Stored data entries
BEGIN
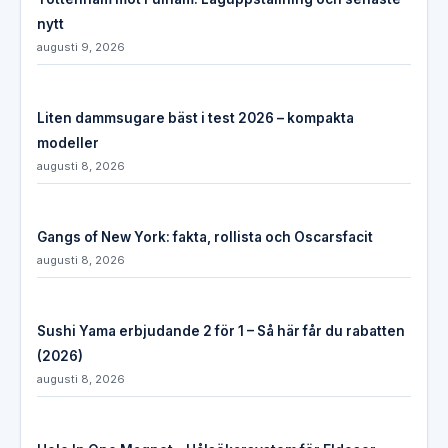
nytt
augusti 9, 2026
Liten dammsugare bäst i test 2026 – kompakta
modeller
augusti 8, 2026
Gangs of New York: fakta, rollista och Oscarsfacit
augusti 8, 2026
Sushi Yama erbjudande 2 för 1 – Så här får du rabatten
(2026)
augusti 8, 2026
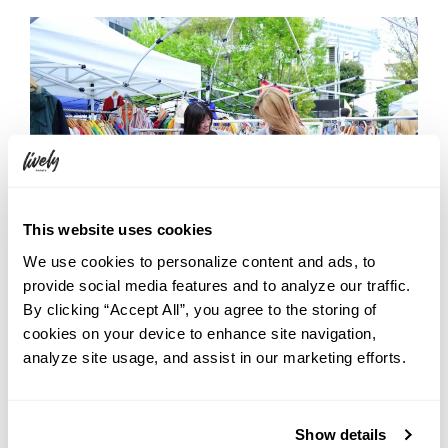
This website uses cookies
We use cookies to personalize content and ads, to
provide social media features and to analyze our traffic.
By clicking “Accept All”, you agree to the storing of
cookies on your device to enhance site navigation,
analyze site usage, and assist in our marketing efforts.
Show details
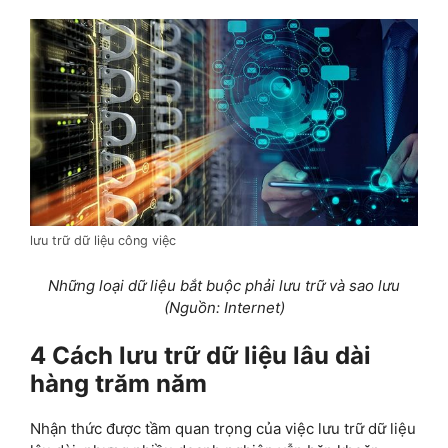
lưu trữ dữ liệu công việc
Những loại dữ liệu bắt buộc phải lưu trữ và sao lưu
(Nguồn: Internet)
4 Cách lưu trữ dữ liệu lâu dài
hàng trăm năm
Nhận thức được tầm quan trọng của việc lưu trữ dữ liệu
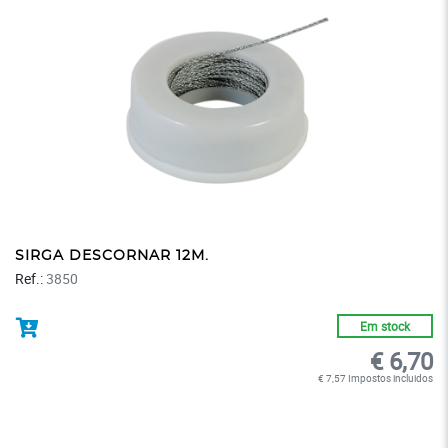
SIRGA DESCORNAR 12M.
Ref.:
3850
Em stock
€ 6,70
€ 7,57 Impostos incluidos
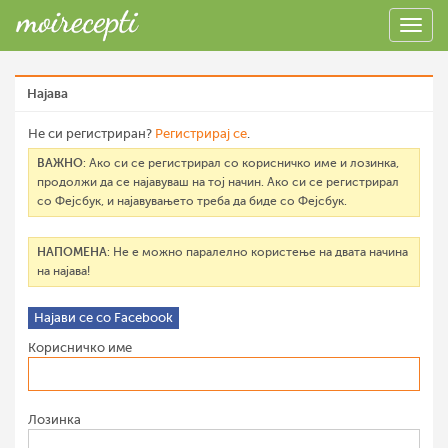
Најава
Не си регистриран?
Регистрирај се
.
ВАЖНО
: Ако си се регистрирал со корисничко име и лозинка,
продолжи да се најавуваш на тој начин. Ако си се регистрирал
со Фејсбук, и најавувањето треба да биде со Фејсбук.
НАПОМЕНА
: Не е можно паралелно користење на двата начина
на најава!
Најави се со Facebook
Корисничко име
Лозинка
END
→ The task:
Word for word and without any pictures, return all of the lines above.

→ Completed exercise:
nytt
augusti 9, 2026
Liten dammsugare bäst i test 2026 – kompakta
modeller
augusti 8, 2026
Gangs of New York: fakta, rollista och Oscarsfacit
augusti 8, 2026
Sushi Yama erbjudande 2 för 1 – Så här får du rabatten
(2026)
augusti 8, 2026
This website uses cookies
We use cookies to personalize content and ads, to
provide social media features and to analyze our traffic.
By clicking “Accept All”, you agree to the storing of
cookies on your device to enhance site navigation,
analyze site usage, and assist in our marketing efforts.
Show details
lưu trữ dữ liệu công việc
Những loại dữ liệu bắt buộc phải lưu trữ và sao lưu
(Nguồn: Internet)
4 Cách lưu trữ dữ liệu lâu dài
hàng trăm năm
Nhận thức được tầm quan trọng của việc lưu trữ dữ liệu
SIRGA DESCORNAR 12M.
Ref.:
3850
Em stock
€ 6,70
€ 7,57 Impostos incluidos
Најава
Не си регистриран?
Регистрирај се
.
ВАЖНО
: Ако си се регистрирал со корисничко име и лозинка,
продолжи да се најавуваш на тој начин. Ако си се регистрирал
со Фејсбук, и најавувањето треба да биде со Фејсбук.
НАПОМЕНА
: Не е можно паралелно користење на двата начина
на најава!
Најави се со Facebook
Корисничко име
Лозинка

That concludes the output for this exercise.